## WHAT TO PRODUCE
Count how many of the lines below contain the word "Aggravated", with capitalization counting. Reply with the number alone.

## THE INPUT
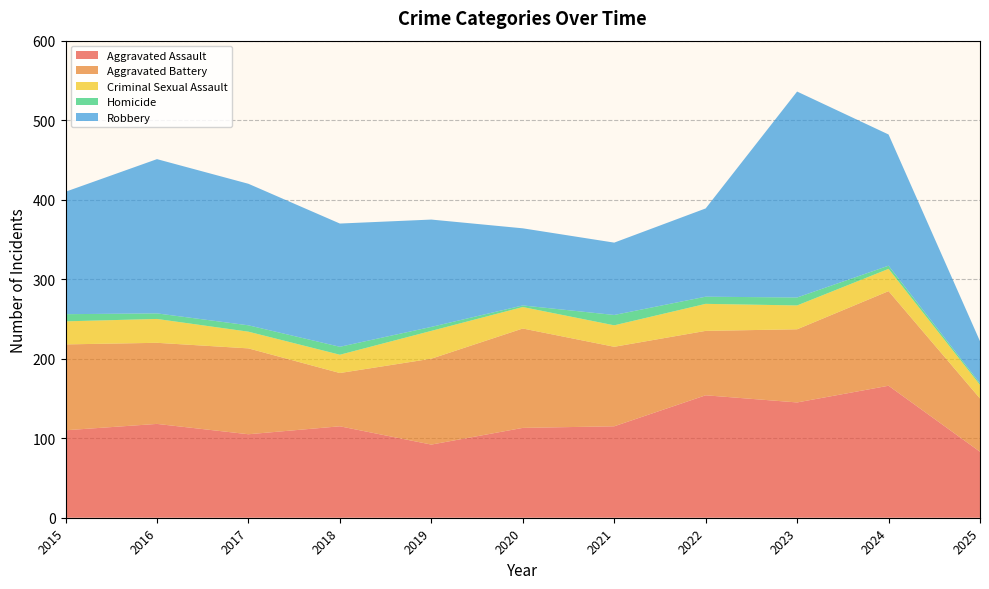

Reading right to left, transcribe all the data shown in this chart.

Aggravated Assault: 83	166	145	154	115	113	92	115	105	118	110
Aggravated Battery: 67	119	92	81	100	125	108	67	108	102	108
Criminal Sexual Assault: 17	28	30	34	27	27	35	23	21	30	29
Homicide: 2	4	10	9	13	2	5	10	8	7	9
Robbery: 53	165	259	111	91	97	135	155	178	194	154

## EXPECTED ANSWER
2